Он знал, что его ждет, и, казалось, был готов к такому.
Но даже на миг не мог представить, что это будет так невыносимо.
Однажды ночью вскочил со сна, опять чувствуя, как волосы встали дыбом. Внезапно осознал, что все, что он делал, рисковал, добывал, ничего не стоило. Он просто был жертвенным животным, истинным козлом отпущения, которого выращивали на заклание, чтобы как можно больше на нем заработать.
И те, кто его продал, и те, кому его продали, получили деньги и повышения. Все на нем выиграли.
А он что, денег не получал? За сколько же продался? Ведь никогда не подсчитывал. Принимался несколько раз подсчитывать, как и женщин, с которыми имел дело, но и в том, и в другом случае как-то терял интерес.
Наконец, нашлось место и время, где можно было, не спеша, вести счет, попутно вспоминая, как и где ему передавали деньги.
В общем, пришел к неутешительным результатам.
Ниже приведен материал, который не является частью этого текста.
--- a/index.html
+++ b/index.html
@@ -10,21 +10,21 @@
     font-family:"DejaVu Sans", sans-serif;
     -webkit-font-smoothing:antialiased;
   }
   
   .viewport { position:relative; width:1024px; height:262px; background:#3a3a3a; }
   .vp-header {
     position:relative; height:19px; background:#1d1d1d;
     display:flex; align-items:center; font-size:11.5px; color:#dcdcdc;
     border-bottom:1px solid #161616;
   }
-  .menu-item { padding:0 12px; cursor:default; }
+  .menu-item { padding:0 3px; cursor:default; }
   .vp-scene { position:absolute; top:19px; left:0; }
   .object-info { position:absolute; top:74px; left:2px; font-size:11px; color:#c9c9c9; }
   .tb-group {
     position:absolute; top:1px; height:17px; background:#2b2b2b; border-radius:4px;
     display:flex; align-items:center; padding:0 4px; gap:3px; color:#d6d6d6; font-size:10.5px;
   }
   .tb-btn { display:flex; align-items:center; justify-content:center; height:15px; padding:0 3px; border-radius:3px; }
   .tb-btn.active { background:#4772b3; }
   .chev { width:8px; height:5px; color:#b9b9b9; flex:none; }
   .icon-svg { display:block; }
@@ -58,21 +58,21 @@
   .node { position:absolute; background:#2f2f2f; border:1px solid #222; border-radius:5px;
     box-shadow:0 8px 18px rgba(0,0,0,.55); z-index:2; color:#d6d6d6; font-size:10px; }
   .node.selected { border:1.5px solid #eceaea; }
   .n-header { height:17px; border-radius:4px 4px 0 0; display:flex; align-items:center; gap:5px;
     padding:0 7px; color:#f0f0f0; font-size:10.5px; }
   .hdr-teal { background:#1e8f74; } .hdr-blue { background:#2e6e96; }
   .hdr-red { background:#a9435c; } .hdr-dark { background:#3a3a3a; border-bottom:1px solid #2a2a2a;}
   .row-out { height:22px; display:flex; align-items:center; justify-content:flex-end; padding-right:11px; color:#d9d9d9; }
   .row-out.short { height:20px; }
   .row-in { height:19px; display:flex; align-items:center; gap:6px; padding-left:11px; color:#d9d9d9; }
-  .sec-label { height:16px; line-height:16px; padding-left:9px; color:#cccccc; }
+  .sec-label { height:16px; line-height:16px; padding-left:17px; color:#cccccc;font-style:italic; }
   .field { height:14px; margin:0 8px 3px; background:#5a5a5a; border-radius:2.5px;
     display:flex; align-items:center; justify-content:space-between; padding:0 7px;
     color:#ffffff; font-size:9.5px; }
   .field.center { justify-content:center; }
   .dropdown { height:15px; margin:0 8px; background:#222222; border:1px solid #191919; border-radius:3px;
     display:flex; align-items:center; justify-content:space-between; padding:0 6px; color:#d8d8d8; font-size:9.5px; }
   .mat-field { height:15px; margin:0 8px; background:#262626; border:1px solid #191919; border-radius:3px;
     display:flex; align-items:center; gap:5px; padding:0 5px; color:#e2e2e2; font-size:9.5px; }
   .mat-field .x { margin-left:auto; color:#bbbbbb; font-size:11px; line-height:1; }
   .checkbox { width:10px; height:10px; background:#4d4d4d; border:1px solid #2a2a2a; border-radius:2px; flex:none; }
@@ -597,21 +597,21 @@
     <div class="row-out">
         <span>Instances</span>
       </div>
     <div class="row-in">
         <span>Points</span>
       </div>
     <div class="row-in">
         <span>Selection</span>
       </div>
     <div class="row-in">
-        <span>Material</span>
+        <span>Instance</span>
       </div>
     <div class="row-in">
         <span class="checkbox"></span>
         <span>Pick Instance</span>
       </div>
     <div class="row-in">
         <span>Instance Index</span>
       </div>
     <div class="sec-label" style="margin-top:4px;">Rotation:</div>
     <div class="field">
Слишком дешево продался.
Воистину за тридцать серебряников.
Это лишь подтверждало сказанное в газете: шпионам платят мало.
Вспомнил Цигель о погонщике ослов из книги «Зоар», притче, рассказанной ему Орманом.
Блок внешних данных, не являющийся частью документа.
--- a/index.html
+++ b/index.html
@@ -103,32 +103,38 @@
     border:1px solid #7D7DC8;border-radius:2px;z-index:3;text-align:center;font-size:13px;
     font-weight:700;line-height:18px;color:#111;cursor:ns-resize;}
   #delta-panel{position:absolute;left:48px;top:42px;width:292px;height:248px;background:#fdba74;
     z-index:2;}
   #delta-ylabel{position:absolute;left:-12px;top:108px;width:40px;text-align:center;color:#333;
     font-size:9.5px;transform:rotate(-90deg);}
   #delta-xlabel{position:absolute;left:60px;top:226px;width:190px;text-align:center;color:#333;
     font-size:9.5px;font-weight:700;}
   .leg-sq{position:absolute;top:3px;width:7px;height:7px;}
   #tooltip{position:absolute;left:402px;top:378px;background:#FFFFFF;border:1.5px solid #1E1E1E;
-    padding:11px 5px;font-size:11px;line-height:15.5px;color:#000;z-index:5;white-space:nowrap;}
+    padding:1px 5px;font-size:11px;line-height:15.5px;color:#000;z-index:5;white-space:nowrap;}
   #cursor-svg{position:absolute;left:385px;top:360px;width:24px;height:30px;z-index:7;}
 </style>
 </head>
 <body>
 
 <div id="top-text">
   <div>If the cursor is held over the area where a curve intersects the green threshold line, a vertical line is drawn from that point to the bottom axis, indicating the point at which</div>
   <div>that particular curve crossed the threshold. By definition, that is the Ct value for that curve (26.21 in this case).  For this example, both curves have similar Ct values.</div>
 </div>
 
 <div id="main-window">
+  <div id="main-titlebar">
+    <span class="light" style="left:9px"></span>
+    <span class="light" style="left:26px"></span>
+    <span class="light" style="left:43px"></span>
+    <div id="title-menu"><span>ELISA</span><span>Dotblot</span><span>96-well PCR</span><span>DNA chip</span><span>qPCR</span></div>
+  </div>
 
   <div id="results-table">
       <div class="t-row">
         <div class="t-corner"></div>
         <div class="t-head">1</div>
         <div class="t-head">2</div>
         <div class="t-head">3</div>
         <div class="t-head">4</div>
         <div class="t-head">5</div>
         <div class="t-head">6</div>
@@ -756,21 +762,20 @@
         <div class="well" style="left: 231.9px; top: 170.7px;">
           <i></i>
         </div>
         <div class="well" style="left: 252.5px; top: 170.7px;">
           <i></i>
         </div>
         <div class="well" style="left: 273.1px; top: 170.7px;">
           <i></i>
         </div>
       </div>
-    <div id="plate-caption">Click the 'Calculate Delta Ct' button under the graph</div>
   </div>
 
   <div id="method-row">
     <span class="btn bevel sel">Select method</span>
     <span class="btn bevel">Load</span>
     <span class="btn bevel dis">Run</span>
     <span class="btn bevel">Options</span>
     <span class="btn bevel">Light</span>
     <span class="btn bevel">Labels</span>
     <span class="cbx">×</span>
Вот, ныне, он и принимался следователями, как погонщик ослов.
На шпионском языке такой погонщик мог быть назван крупным резидентом.
А ведь, по правде, был он прахом человеческим. Опять же, на шпионском сленге он и был мусором, в буквальном, а не переносном смысле слова, хотя оно происходило от ивритского слова «мосер» – доносчик.
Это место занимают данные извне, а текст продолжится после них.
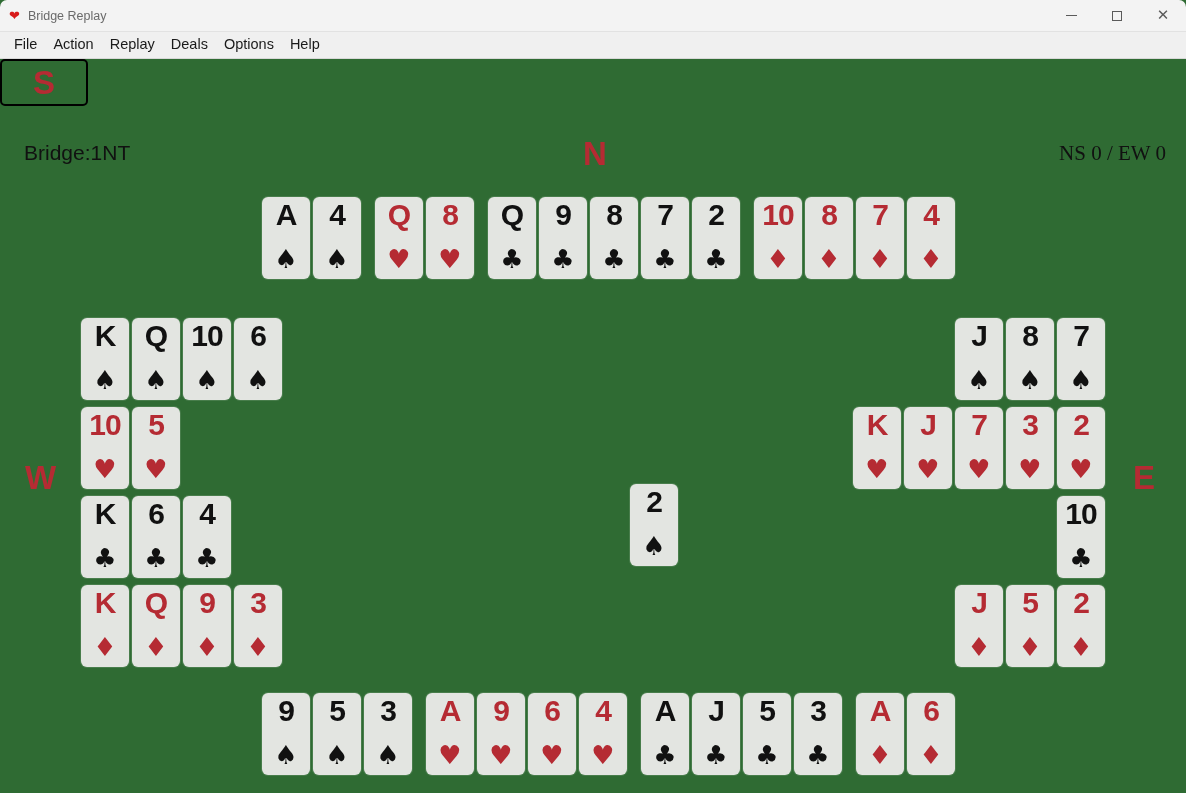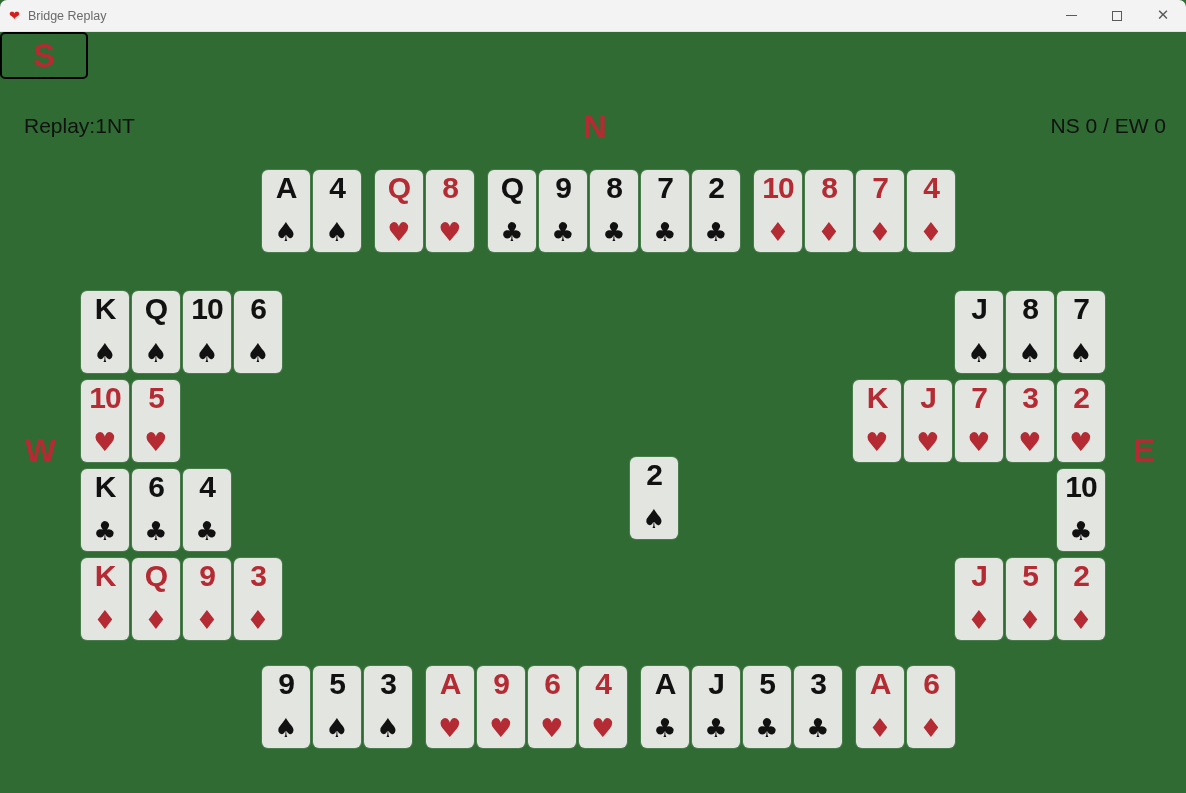--- a/index.html
+++ b/index.html
@@ -118,20 +118,21 @@
     color: #111;
     white-space: nowrap;
   }
   .score-label {
     position: absolute;
     right: 20px;
     top: 82px;
     font-size: 21px;
     color: #111;
     white-space: nowrap;
+    font-family: Liberation Serif, serif;
   }
 
   .compass {
     position: absolute;
     font-size: 33px;
     font-weight: bold;
     color: #b52b33;
     line-height: 1;
   }
   .compass-n { left: 583px; top: 78px; }
@@ -220,24 +221,32 @@
       </div>
       <div class="win-btn">
         <span class="glyph-max"></span>
       </div>
       <div class="win-btn close-btn">
         <span class="glyph-close">✕</span>
       </div>
     </div>
   </div>
 
+  <div class="menubar">
+    <div class="menu-item">File</div>
+    <div class="menu-item">Action</div>
+    <div class="menu-item">Replay</div>
+    <div class="menu-item">Deals</div>
+    <div class="menu-item">Options</div>
+    <div class="menu-item">Help</div>
+  </div>
 
   <div class="table-area">
 
-    <div class="contract-label">Replay:1NT</div>
+    <div class="contract-label">Bridge:1NT</div>
     <div class="score-label">NS 0 / EW 0</div>
 
     <div class="compass compass-n">N</div>
     <div class="compass compass-w">W</div>
     <div class="compass compass-e">E</div>
     <div class="compass-s">S</div>
 
     <div class="hand-row hand-north">
         <div class="suit-group">
           <div class="card black">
Он не знал, что были попытки через юристов Германии и Франции обменять его на каких-то шпионов, сидящих в России. В службе безопасности все же считали Цигеля важной птицей, но Москва вообще отрицала, что человек с такой фамилией и кличкой «Крошка Цахес» работал на русскую разведку. Это злило Службу безопасности Израиля и заставляло думать, что он так и не выдал глубоко законспирированную сеть «кротов». Эту уверенность, которую «продавец» Аверьяныч обставил неотразимыми доказательствами, отхватив за это, несомненно, солидный куш, нельзя было расшатать никаким способом.
Гамлет
Цигель не прикасался к газетам. И все же один из надзирателей показал ему статью о нем. Боже, какие враки: резидент Цигель, не больше, не меньше. Он с трудом узнал себя на фото. Вероятно, щелкнули в зале суда.
Мало им камеры-одиночки.
Он был гол, в смысле, что не было угла, загиба, завесы, за которой он мог хотя бы на миг скрыться.
Его обозревали двадцать четыре часа – спящим, замершим, окаменевшим, справляющим нужду.
Можно ли привыкнуть к такой пытке?
Не это ли называется – гореть в преисподней без исподнего?
Какой же смертельно скудной должна быть жизнь надзирателя, не сводящего с него глаз.
Кто скорее сойдет с ума – узник или тюремщик?